SaveOnEnergy.com has previously detailed the many myths and problems with municipal opt-out aggregations, under which local governments switch customers to a new electric supplier of the town's choosing.
Now that some 200 Illinois municipalities are moving forward with the opt-out aggregations, these problems are becoming evident.
The savings available through electric choice come from tailoring electric products to meet customers' individual electric load and usage patterns through head-to-head competition. Electric choice also gives individual customers the power to choose products that appeal to them (such as premium products including green energy, or low-cost "value" products).
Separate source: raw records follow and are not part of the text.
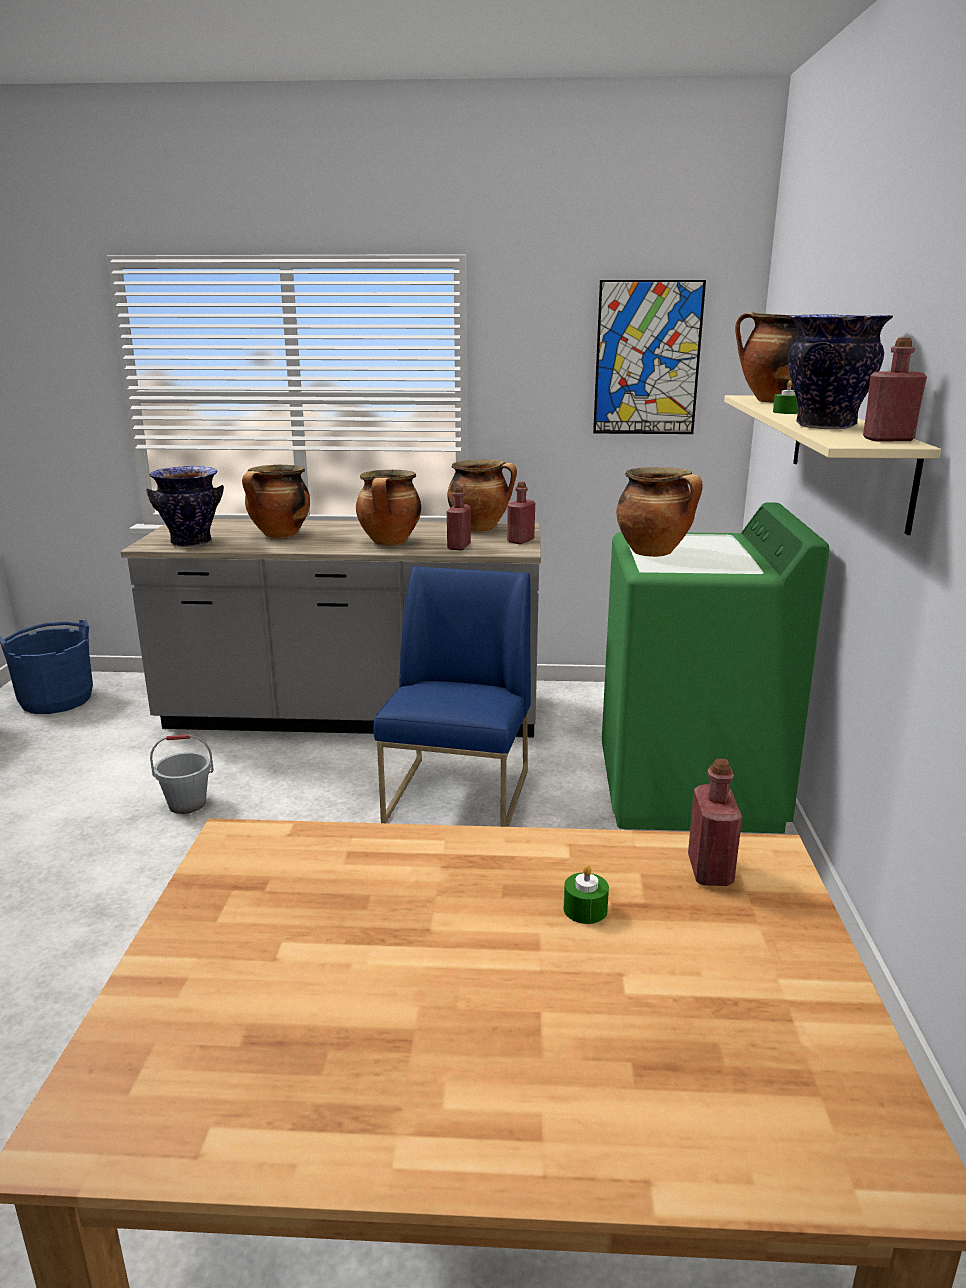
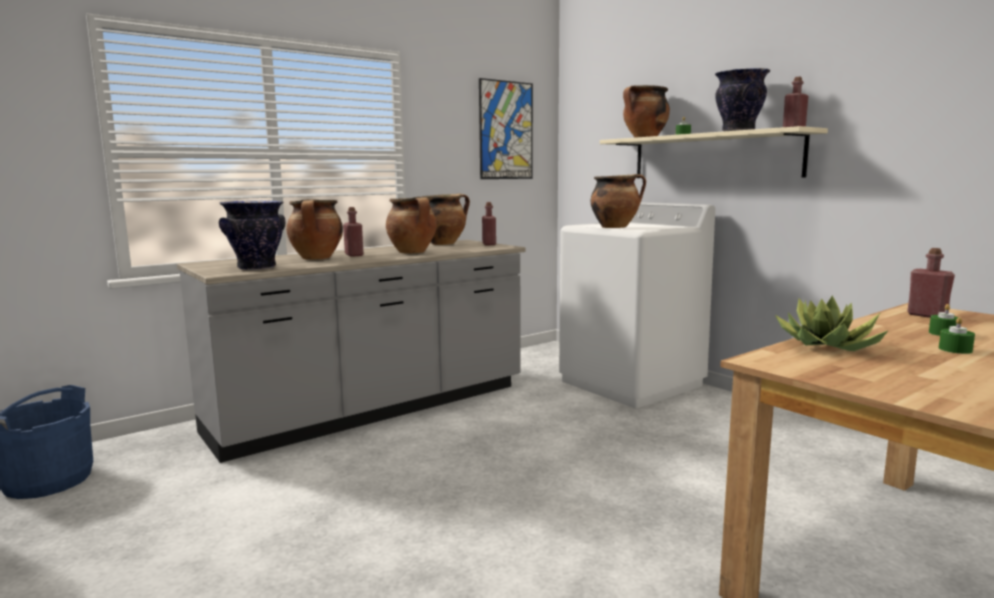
camera: 40 degrees left, 10 degrees down
(187, 804) = (351, 493): grey bucket -> none
(368, 853) = (828, 346): none -> potted plant
(459, 547) = (464, 249): red bottle -> red bottle (354, 255)
(459, 797) = (530, 424): blue chair -> none
(479, 938) = (955, 349): none -> green candle
(689, 789) = (631, 383): green washing machine -> white washing machine

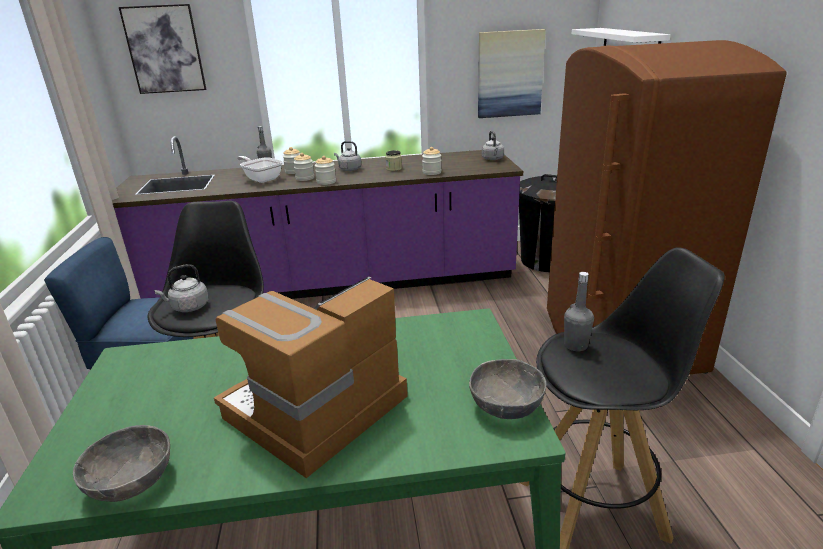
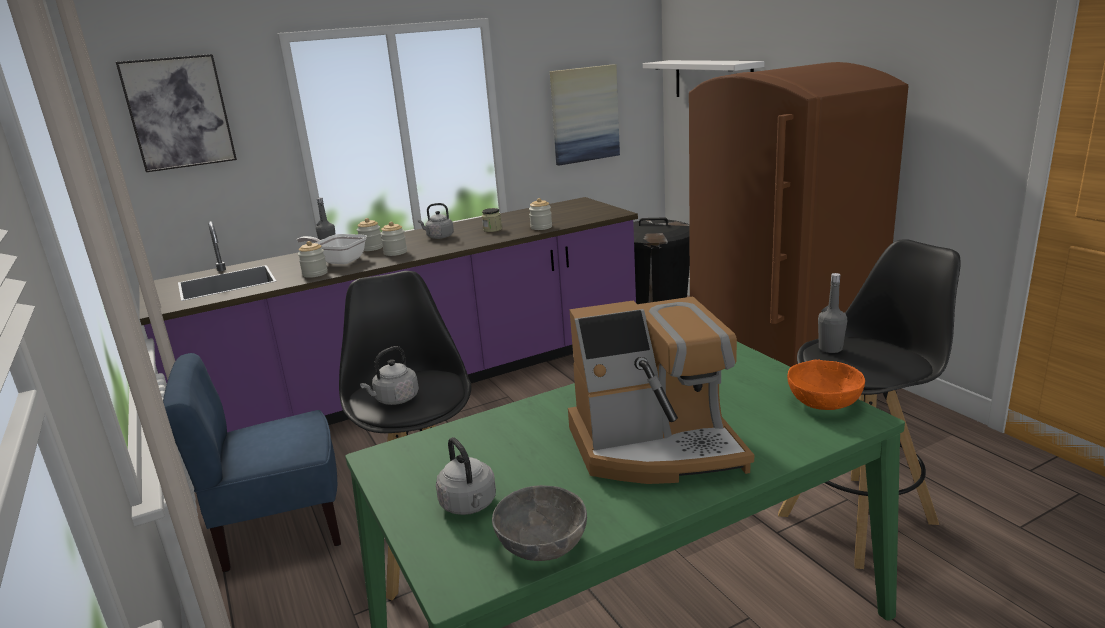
camera: 20 degrees left, 5 degrees down
(315, 410) = (656, 447): coffee machine -> coffee machine turned 120 degrees counterclockwise
(326, 182) = (428, 252): jar -> jar (315, 274)
(493, 159) = (592, 207): grey kettle -> grey kettle (469, 505)
(506, 405) = (823, 402): grey bowl -> orange bowl

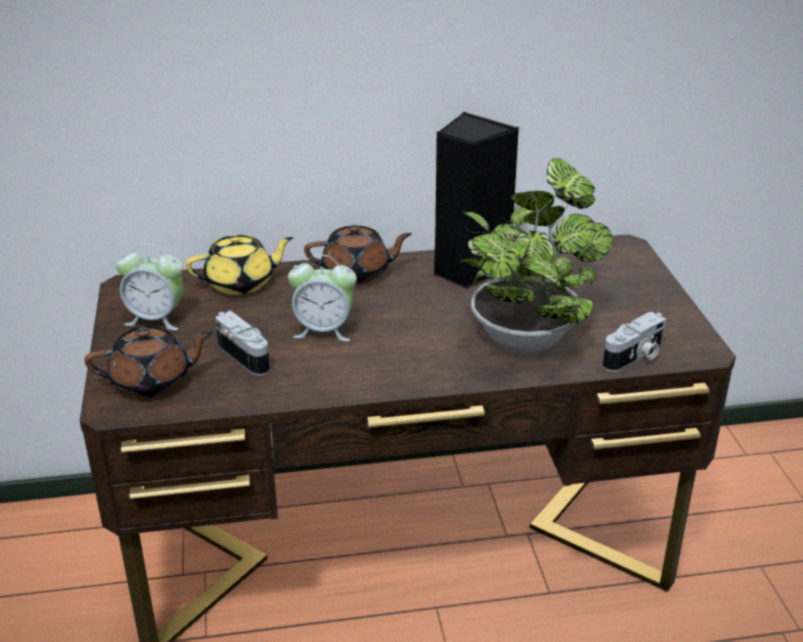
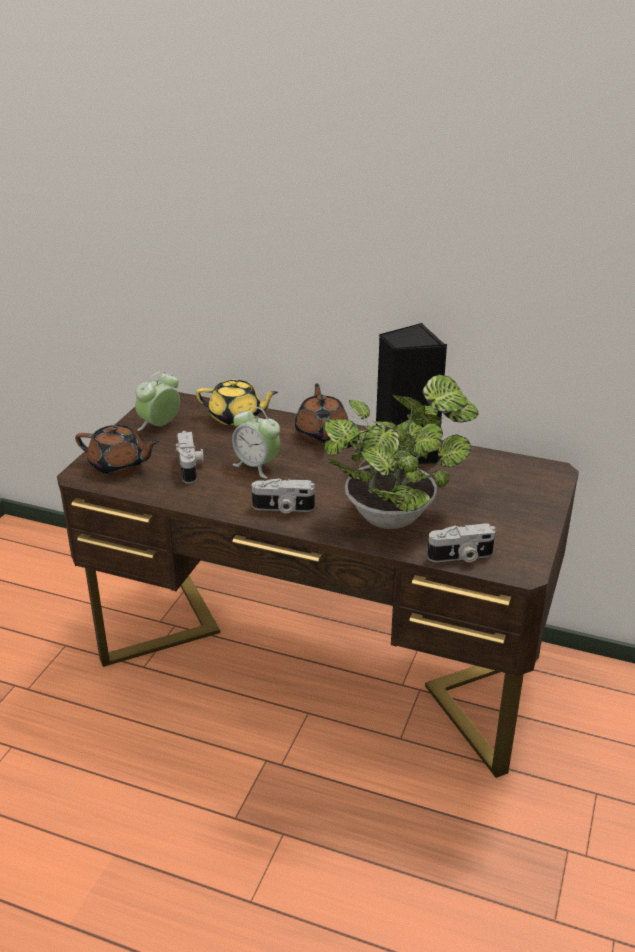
camera: 30 degrees right, 0 degrees up
(156, 319) = (160, 426): alarm clock -> alarm clock turned 90 degrees clockwise
(357, 273) = (321, 433): brown teapot -> brown teapot turned 120 degrees counterclockwise
(404, 368) = (283, 508): none -> camera

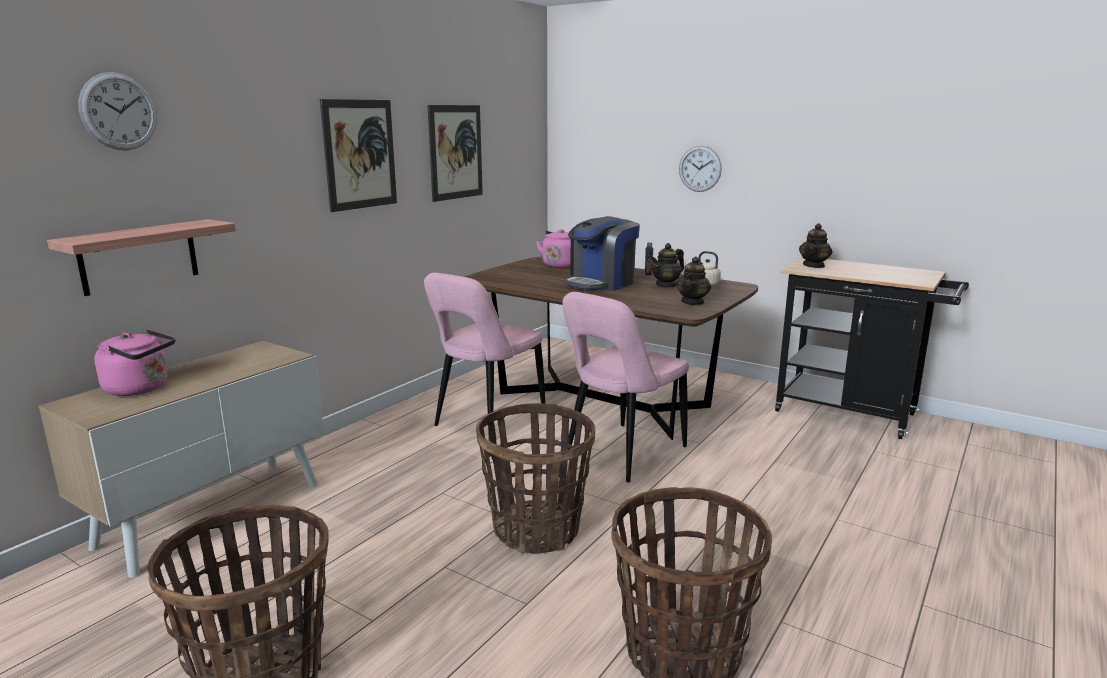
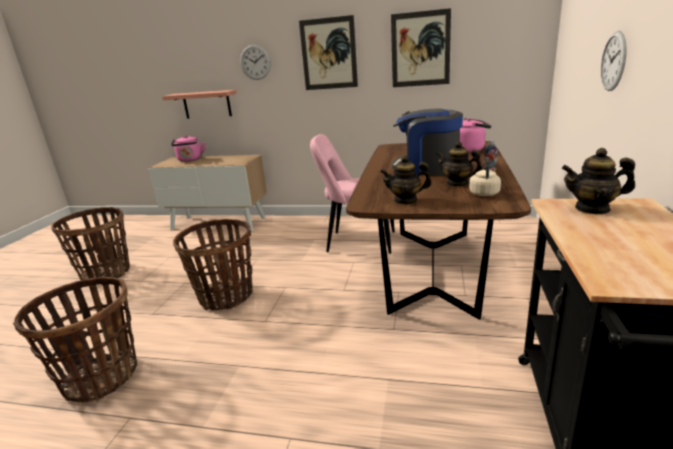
camera: 70 degrees right, 5 degrees up
(119, 111) = (196, 38): wall clock -> wall clock (255, 62)
(621, 455) = (342, 299): pink chair -> none

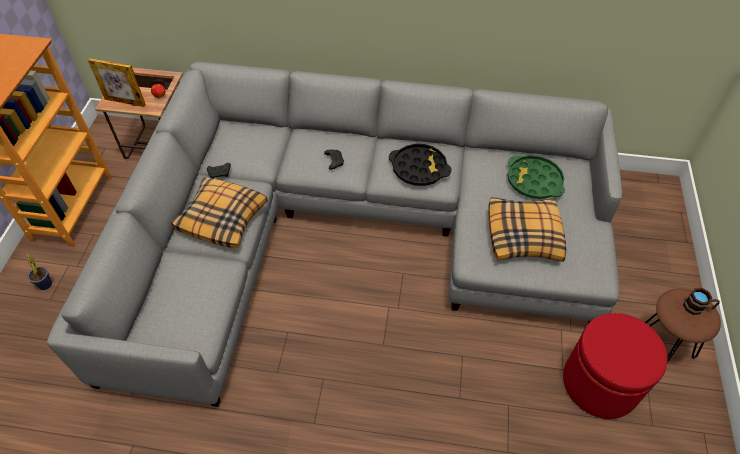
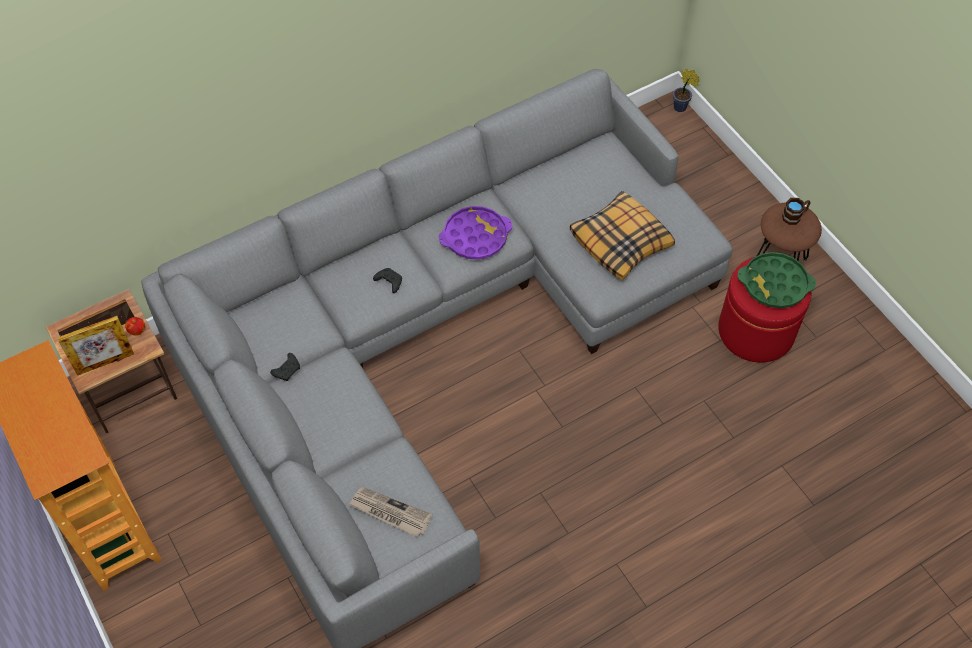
camera: 40 degrees left, 5 degrees up
(45, 286) = (179, 617): potted plant -> potted plant (681, 108)
(178, 304) = (389, 513): none -> newspaper
(222, 218) = (341, 410): pillow -> none
(419, 168) = (475, 237): black tray -> purple tray
(534, 181) = (586, 183): green tray -> green tray (774, 284)

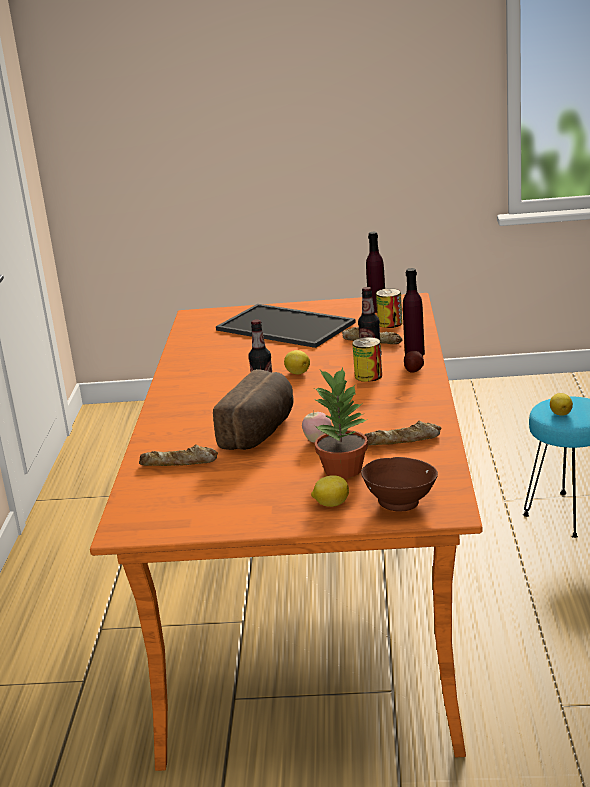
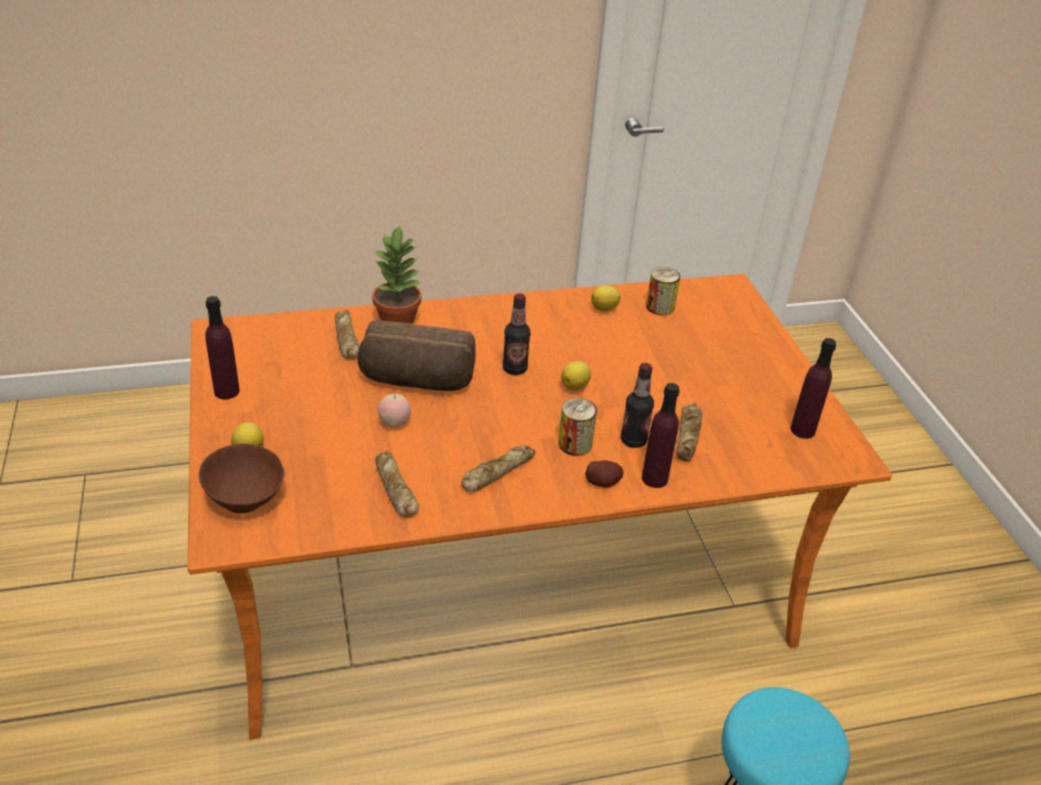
camera: 70 degrees right, 15 degrees up
(235, 520) = (226, 391): none -> purple bottle
(287, 326) = (718, 360): tray -> none
(343, 469) = (326, 450): potted plant -> potted plant (398, 319)
(390, 323) = (755, 447): can -> can (660, 307)
(393, 403) = (496, 472): none -> bread
(560, 413) = (771, 721): lemon -> lemon (605, 308)

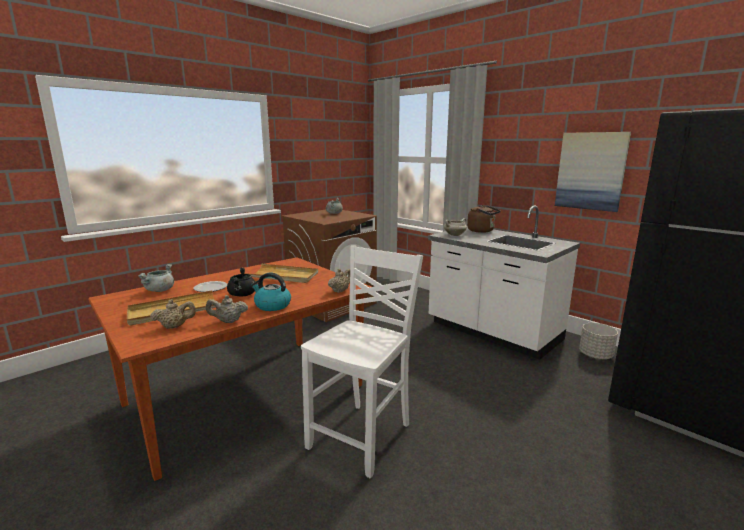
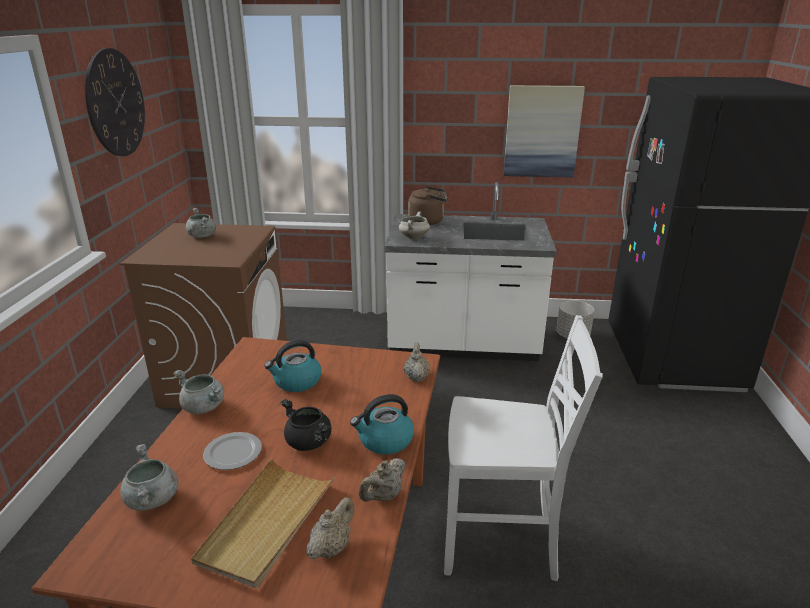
camera: 40 degrees left, 10 degrees up
(233, 272) = (204, 407): none -> grey cooking pot
(283, 276) = (296, 382): beige tray -> kettle
(315, 138) = (115, 103): none -> wall clock
(363, 436) = (502, 542): white chair -> white chair turned 105 degrees clockwise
By lumping all customers together in one aggregation, low-cost customers subsidize customers with a higher cost of service, which decreases the savings available versus what customers could get by shopping in the electric market themselves.
Like many Illinois cities, Evanston is facing these questions after voters approved an opt-out aggregation.
Most notably, there is a dichotomy among residents regarding whether the city should buy renewable power -- which costs more -- or whether it should forego green power for a lower energy rate. Both options have merit, but the problem with aggregation is that a single decision will be made for all of the city's diverse customers, unless a customer exercises their right to opt-out, and shop for their own power. If customers don't opt out, they could end up paying inflated rates for renewable power, or lose their right to shop for a green power provider without first paying an "exit fee" to the aggregation.
The purpose of the exit fees, "is to avoid people shopping the marketplace," reports Patch.com.
However, the competition in the marketplace is what produces the lowest electric rates. By taking customers out of the market, and denying customers the ability to shop, aggregations deprive customers of their choice, and their ability to find the lowest electric rate.